__Arbeitsauftrag__. Gib bitte nur an, wie viele Zeilen die Zeichenfolge „tiempo“ enthalten.

::: Lernmaterial

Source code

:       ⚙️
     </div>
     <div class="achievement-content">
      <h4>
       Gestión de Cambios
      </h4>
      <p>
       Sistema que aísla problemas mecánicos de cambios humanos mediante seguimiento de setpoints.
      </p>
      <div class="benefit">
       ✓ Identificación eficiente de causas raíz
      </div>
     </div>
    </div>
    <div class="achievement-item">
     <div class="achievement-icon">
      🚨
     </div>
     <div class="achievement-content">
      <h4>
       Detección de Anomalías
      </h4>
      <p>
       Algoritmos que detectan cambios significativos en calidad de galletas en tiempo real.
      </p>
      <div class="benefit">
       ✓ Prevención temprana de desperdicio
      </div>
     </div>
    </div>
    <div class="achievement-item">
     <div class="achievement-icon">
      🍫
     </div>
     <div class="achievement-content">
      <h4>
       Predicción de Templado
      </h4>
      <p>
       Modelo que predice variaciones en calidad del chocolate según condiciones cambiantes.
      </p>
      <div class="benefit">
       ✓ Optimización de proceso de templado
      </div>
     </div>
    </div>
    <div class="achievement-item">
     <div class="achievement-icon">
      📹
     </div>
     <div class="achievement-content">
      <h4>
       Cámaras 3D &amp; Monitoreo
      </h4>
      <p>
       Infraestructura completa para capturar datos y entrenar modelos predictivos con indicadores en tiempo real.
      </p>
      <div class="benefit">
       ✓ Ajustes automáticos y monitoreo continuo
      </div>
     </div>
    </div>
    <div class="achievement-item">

::::::

__Lösung__. 2